▶ _Exercise_
An exact copy of the lines of the listing below between the "left ankle: (313, 860)" line and the "right elbow: (557, 235)" line, both included, is the whole answer; please omit the pictures.

▶ _Data to examine_

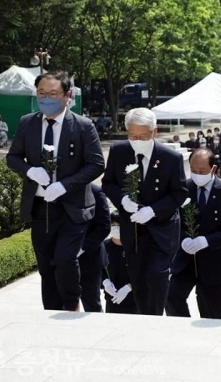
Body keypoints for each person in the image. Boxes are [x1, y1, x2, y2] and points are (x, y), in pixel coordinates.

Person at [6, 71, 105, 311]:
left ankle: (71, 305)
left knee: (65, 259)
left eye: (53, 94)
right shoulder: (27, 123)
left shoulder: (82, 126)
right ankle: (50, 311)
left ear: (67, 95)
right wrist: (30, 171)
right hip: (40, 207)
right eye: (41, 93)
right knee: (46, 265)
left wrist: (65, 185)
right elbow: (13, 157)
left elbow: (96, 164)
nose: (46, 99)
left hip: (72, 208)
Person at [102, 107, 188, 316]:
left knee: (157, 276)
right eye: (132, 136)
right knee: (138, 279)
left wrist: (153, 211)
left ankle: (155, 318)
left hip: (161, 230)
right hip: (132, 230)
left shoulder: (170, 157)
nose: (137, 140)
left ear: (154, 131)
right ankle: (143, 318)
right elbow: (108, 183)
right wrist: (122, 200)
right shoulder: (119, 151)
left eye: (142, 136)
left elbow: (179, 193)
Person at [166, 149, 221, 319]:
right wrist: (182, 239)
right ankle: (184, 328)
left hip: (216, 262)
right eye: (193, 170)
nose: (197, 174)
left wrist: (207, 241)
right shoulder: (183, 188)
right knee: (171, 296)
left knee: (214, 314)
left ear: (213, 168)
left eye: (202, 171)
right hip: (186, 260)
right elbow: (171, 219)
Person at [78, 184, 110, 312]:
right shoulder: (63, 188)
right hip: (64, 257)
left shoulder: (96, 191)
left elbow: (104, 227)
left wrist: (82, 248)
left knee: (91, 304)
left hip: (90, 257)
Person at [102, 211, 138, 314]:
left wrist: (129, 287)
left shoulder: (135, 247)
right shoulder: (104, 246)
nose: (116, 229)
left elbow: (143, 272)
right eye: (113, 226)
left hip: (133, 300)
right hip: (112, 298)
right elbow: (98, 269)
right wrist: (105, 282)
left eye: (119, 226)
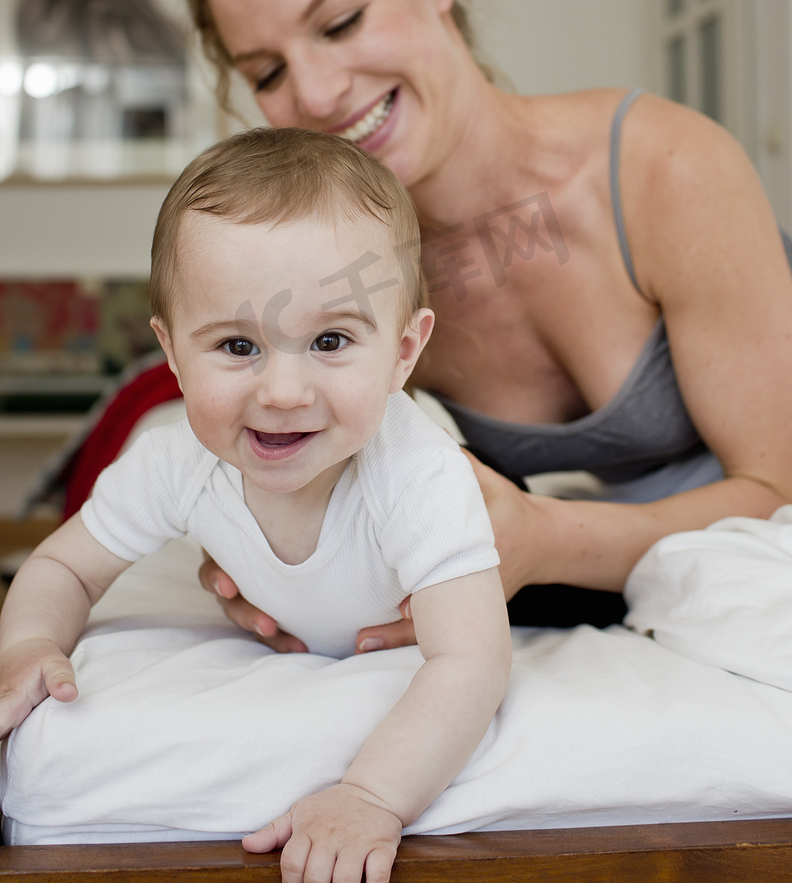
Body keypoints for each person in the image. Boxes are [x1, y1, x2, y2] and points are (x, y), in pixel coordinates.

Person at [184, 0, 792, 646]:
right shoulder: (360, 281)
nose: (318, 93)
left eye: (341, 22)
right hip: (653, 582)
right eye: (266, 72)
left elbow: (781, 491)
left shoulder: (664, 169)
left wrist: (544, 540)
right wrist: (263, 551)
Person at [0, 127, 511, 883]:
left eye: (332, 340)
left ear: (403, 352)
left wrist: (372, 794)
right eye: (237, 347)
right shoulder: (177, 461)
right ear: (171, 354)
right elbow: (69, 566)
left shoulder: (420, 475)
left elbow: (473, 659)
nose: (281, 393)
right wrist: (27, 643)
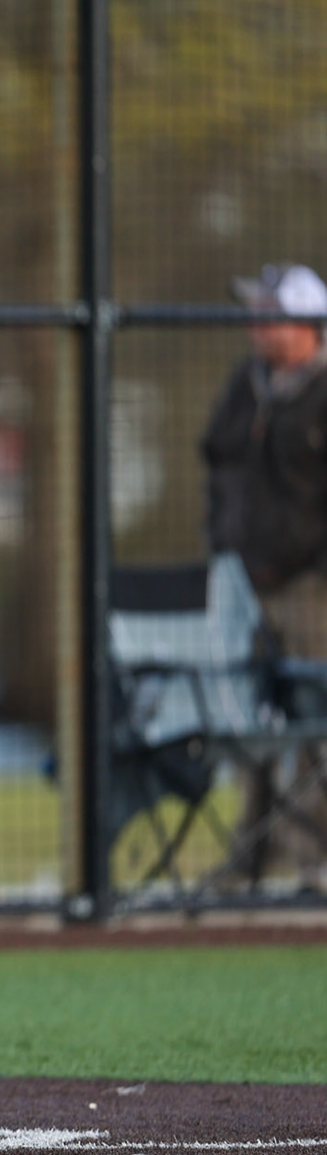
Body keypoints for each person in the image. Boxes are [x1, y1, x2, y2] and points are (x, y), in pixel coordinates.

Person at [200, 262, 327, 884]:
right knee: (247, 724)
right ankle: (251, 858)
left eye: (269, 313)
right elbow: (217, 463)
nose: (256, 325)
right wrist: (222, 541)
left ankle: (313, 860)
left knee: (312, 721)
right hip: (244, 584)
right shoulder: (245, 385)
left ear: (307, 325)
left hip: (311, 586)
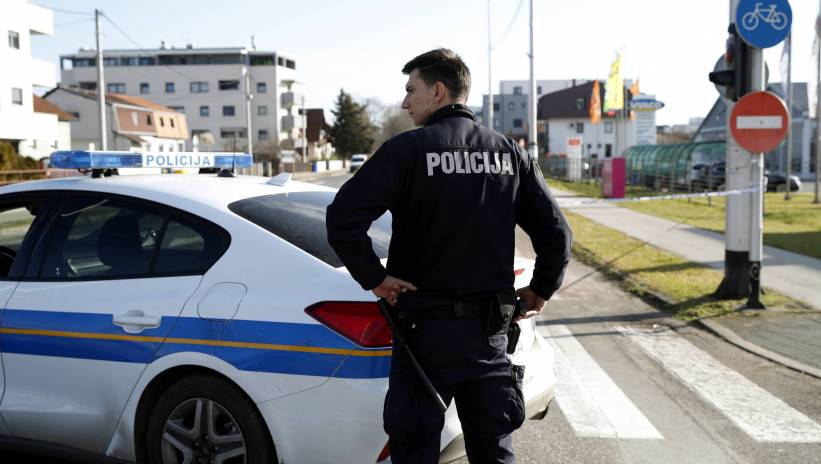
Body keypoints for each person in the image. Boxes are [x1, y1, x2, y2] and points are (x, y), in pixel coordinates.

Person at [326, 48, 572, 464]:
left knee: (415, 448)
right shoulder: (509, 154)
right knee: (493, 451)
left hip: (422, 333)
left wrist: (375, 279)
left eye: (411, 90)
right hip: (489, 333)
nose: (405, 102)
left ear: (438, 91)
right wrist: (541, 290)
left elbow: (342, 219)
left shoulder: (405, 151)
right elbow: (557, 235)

--

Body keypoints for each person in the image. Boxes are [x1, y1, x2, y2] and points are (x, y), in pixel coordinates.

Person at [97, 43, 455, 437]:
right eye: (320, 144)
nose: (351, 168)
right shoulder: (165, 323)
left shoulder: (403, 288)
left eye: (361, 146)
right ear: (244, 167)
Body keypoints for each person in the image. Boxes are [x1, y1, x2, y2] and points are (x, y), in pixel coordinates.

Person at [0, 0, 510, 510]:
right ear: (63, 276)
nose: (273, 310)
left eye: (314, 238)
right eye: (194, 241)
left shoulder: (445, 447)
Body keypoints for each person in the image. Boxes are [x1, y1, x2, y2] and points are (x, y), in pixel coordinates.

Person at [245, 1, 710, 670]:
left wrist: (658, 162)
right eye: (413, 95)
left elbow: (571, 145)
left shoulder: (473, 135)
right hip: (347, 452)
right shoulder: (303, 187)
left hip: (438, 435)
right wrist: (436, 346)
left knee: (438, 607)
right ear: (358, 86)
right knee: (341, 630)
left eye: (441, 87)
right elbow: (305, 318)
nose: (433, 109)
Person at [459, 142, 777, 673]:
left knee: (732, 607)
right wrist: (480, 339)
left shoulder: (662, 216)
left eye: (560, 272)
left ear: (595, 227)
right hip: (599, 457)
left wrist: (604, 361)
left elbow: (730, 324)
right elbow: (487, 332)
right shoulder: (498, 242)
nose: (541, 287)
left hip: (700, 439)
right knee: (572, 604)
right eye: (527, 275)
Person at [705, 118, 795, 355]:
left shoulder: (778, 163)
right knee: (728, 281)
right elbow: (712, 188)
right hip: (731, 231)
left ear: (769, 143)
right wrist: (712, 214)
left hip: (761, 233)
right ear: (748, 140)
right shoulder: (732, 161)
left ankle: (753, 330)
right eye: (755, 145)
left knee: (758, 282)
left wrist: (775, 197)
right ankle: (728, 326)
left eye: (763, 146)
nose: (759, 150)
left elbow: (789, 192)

▶ _Output of the exercise_
left ankle: (313, 860)
left knee: (312, 721)
right hip: (244, 584)
right shoulder: (245, 385)
left ear: (307, 325)
left hip: (311, 586)
Body keypoints for each person in the image. Boxes are [x1, y1, x2, y2] and points are (x, y), in pixel coordinates.

Person at [326, 48, 572, 464]:
left knee: (415, 448)
right shoulder: (509, 154)
right knee: (493, 451)
left hip: (422, 333)
left wrist: (375, 279)
left eye: (411, 90)
right hip: (489, 333)
nose: (405, 102)
left ear: (438, 91)
right wrist: (541, 290)
left elbow: (342, 219)
left shoulder: (405, 151)
right elbow: (557, 235)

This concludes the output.